**SOURCE EXTRACT**
■ ■ ■ ■ ■
The reasons for believing this are very good and plain. To this day the Mediterranean is a sea of evaporation. The rivers that flow into it do not make up for the evaporation from its surface. There is a constant current of water pouring into the Mediterranean from the Atlantic, and another current streaming in from the Bosporus and Black Sea. For the Black Sea gets more water than it needs from the big rivers that flow into it; it is an overflowing sea, while the Mediterranean is a thirsty sea. From which it must be plain that when the Mediterranean was cut off both from the Atlantic Ocean and the Black Sea it must have been a shrinking sea with its waters sinking to a much lower level than those of the ocean outside. This is the case of the Caspian Sea to-day. Still more so is it the case with the Dead Sea.

 

But if this reasoning is sound, then where to-day roll the blue waters of the Mediterranean there must once have been great areas of land, and land with a very agreeable climate. This was probably the case during the last Glacial Age, and we do not know how near it was to our time when the change occurred that brought back the ocean waters into the Mediterranean basin. Certainly there must have been Grimaldi people, and perhaps even Azilian and Neolithic people going about in the valleys and forests of these regions that are now submerged. The Neolithic Dark Whites, the people of the Mediterranean race, may have gone far towards the beginnings of settlement and, civilization in that great lost Mediterranean valley.
■ ■ ■ ■ ■
**PROBLEM A**
Using the Mediterranean passage, state whether each statement agrees with it: (i) the rivers flowing into the Mediterranean make up for the evaporation from its surface; (ii) the Black Sea is called an overflowing sea; (iii) the time when ocean waters returned to the Mediterranean basin is known. For each, answer yes or no and quote the deciding words.
**PROBLEM B**
Locate each line of the records that includes the string "treble", and copy every such line.

**THE DATA**
■ ■ ■ ■ ■
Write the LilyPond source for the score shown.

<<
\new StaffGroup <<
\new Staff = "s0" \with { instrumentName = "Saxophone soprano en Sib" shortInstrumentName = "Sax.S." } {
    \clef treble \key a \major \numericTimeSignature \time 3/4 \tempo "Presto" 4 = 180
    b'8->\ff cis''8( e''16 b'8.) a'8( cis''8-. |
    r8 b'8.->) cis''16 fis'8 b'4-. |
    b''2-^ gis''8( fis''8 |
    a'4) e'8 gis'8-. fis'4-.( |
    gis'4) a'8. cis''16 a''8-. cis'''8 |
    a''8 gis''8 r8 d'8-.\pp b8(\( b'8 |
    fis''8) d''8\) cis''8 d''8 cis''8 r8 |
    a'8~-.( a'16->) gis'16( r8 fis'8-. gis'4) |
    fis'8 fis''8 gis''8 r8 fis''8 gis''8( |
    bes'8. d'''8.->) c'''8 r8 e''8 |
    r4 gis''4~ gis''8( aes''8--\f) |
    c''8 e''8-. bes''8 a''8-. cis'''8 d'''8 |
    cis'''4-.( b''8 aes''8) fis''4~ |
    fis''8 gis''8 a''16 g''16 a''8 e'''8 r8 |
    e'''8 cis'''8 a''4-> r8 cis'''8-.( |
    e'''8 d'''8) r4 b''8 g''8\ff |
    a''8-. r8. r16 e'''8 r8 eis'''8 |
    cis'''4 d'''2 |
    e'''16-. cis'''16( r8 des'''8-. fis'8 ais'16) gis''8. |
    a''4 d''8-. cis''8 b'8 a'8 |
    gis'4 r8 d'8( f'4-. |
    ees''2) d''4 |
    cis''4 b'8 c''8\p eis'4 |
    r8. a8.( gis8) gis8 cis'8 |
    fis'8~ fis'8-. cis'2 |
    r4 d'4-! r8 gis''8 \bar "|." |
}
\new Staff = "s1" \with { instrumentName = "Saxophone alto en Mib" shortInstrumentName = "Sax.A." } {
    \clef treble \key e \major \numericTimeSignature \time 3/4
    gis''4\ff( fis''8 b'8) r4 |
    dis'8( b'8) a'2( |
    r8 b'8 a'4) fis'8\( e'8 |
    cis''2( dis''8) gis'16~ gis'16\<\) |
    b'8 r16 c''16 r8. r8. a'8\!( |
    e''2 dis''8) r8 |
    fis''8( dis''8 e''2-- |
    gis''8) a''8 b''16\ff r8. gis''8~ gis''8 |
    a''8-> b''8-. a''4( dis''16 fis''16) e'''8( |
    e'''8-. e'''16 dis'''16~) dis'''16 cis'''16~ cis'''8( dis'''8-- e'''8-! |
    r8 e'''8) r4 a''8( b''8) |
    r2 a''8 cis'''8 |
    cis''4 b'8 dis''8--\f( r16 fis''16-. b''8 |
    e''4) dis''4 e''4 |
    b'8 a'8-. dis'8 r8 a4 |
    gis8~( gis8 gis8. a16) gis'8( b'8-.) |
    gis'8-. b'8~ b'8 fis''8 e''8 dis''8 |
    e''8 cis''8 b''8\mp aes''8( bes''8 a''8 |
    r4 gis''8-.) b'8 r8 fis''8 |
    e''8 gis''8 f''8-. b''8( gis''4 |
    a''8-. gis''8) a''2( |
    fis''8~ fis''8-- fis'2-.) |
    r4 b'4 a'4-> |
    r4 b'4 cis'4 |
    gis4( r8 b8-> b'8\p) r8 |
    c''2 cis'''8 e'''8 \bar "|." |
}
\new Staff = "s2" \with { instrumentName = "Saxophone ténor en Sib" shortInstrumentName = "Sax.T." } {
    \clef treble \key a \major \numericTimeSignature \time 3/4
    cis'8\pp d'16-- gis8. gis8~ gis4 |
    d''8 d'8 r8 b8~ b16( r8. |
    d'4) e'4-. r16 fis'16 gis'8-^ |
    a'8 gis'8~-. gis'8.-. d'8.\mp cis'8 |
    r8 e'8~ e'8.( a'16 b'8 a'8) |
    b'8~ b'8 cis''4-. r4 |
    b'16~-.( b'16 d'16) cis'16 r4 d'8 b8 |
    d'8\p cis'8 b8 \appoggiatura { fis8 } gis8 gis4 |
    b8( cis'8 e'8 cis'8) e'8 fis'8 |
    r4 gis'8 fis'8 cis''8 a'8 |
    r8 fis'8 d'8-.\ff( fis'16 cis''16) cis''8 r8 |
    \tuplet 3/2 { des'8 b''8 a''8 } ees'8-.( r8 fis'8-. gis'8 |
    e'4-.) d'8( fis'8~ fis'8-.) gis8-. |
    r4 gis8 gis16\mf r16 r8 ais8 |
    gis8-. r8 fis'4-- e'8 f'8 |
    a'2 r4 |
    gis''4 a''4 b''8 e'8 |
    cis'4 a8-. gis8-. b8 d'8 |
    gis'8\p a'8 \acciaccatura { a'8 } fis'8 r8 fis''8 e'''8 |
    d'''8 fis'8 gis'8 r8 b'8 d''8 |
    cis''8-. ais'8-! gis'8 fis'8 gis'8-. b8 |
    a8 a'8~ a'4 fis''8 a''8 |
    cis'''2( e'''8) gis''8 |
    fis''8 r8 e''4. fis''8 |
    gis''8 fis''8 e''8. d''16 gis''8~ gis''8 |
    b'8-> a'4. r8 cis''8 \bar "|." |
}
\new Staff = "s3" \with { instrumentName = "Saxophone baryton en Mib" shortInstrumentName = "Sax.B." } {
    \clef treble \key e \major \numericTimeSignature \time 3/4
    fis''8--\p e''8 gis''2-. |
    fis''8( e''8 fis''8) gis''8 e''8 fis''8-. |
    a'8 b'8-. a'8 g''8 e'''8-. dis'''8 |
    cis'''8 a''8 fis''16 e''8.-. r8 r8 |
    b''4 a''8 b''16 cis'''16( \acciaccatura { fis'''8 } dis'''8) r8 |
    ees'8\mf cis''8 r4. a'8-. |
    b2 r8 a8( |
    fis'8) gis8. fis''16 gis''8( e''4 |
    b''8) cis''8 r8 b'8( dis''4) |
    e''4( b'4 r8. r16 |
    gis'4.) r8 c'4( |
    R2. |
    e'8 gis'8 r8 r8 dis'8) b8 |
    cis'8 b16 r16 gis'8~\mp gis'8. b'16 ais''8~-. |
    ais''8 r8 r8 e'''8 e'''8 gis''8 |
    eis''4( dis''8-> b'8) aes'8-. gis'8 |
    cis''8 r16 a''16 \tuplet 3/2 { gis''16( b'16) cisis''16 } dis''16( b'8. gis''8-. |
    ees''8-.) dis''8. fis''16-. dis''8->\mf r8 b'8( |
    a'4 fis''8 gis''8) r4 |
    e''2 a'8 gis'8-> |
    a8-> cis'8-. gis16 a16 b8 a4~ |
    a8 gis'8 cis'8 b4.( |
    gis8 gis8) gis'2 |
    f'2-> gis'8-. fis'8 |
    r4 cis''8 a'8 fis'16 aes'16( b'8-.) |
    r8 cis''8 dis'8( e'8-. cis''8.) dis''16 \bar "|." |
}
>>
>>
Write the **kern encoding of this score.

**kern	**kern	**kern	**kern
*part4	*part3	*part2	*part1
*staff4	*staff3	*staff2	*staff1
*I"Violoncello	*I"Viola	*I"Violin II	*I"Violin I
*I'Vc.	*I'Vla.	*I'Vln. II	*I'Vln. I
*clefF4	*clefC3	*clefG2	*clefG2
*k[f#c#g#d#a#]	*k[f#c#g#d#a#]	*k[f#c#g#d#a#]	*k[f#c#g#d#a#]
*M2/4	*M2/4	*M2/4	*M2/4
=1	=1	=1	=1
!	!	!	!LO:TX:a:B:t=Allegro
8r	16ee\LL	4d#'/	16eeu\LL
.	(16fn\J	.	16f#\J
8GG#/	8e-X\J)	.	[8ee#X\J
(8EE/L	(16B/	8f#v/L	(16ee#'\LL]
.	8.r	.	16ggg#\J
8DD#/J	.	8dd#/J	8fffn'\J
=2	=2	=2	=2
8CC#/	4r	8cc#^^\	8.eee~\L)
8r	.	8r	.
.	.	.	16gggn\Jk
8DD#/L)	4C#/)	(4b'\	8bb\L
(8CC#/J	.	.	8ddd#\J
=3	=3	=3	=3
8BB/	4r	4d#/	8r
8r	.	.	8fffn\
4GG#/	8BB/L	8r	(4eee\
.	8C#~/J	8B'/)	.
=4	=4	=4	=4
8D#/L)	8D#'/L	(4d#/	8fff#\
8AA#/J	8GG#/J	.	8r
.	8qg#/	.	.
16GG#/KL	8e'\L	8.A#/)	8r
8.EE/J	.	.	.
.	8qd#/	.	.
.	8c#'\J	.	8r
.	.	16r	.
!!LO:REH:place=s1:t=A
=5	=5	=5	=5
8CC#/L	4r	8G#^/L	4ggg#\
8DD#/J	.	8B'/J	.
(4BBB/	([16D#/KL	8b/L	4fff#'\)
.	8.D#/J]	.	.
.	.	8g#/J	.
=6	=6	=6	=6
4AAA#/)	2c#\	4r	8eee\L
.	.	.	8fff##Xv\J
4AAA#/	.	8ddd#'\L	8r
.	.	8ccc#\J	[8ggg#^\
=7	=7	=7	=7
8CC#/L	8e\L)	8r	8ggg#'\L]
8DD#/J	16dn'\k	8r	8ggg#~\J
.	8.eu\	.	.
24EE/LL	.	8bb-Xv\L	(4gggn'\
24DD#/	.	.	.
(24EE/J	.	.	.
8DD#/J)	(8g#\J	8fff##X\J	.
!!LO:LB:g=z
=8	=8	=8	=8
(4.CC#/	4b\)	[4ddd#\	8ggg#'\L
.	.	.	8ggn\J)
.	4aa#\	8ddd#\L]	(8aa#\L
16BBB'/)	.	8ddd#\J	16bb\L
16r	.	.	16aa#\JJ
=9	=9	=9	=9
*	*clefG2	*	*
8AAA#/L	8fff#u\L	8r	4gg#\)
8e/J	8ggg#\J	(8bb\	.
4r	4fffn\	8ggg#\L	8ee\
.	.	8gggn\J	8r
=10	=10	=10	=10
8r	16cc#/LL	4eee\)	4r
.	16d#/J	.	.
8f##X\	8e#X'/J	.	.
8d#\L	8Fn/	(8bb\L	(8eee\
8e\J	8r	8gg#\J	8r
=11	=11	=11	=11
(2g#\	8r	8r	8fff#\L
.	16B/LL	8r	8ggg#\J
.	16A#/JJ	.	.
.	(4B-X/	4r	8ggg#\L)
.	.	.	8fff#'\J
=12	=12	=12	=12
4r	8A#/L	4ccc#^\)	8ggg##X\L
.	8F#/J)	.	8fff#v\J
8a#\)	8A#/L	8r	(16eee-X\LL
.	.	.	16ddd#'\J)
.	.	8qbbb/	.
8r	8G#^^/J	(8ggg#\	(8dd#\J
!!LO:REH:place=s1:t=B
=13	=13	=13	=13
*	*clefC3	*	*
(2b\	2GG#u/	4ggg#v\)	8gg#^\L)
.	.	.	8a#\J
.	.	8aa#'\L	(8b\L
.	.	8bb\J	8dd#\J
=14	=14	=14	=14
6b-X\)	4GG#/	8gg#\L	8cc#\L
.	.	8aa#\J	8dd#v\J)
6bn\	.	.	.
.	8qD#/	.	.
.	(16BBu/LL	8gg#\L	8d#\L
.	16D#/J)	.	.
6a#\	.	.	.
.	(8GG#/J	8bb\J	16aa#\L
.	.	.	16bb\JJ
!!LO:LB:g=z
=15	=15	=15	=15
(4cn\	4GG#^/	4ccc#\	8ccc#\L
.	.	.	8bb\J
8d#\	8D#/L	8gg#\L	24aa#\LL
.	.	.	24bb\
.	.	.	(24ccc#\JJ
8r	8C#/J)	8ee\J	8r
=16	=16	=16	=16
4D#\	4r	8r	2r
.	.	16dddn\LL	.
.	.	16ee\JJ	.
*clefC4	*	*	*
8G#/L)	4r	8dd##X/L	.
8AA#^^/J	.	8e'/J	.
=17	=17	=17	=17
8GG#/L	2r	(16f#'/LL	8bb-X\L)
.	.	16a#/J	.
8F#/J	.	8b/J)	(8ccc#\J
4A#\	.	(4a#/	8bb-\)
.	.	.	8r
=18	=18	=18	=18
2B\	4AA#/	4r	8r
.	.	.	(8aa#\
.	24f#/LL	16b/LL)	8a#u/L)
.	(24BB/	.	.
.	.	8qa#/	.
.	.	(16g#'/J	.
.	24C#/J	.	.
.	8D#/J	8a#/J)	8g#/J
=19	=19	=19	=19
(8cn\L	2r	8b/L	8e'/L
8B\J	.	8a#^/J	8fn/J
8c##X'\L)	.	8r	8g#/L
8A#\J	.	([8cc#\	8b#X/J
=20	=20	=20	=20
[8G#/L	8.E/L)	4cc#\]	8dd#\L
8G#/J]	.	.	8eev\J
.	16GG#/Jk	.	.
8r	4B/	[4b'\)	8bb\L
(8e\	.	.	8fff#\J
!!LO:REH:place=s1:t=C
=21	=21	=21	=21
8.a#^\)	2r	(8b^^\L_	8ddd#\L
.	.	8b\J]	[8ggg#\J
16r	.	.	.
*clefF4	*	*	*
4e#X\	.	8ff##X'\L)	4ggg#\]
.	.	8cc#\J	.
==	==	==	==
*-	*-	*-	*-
■ ■ ■ ■ ■
**WRITTEN ANSWER A**
(i) No: "The rivers that flow into it do not make up for the evaporation from its surface."
(ii) Yes: "it is an overflowing sea, while the Mediterranean is a thirsty sea."
(iii) No: "we do not know how near it was to our time when the change occurred that brought back the ocean waters into the Mediterranean basin."

**WRITTEN ANSWER B**
    \clef treble \key a \major \numericTimeSignature \time 3/4 \tempo "Presto" 4 = 180
    \clef treble \key e \major \numericTimeSignature \time 3/4
    \clef treble \key a \major \numericTimeSignature \time 3/4
    \clef treble \key e \major \numericTimeSignature \time 3/4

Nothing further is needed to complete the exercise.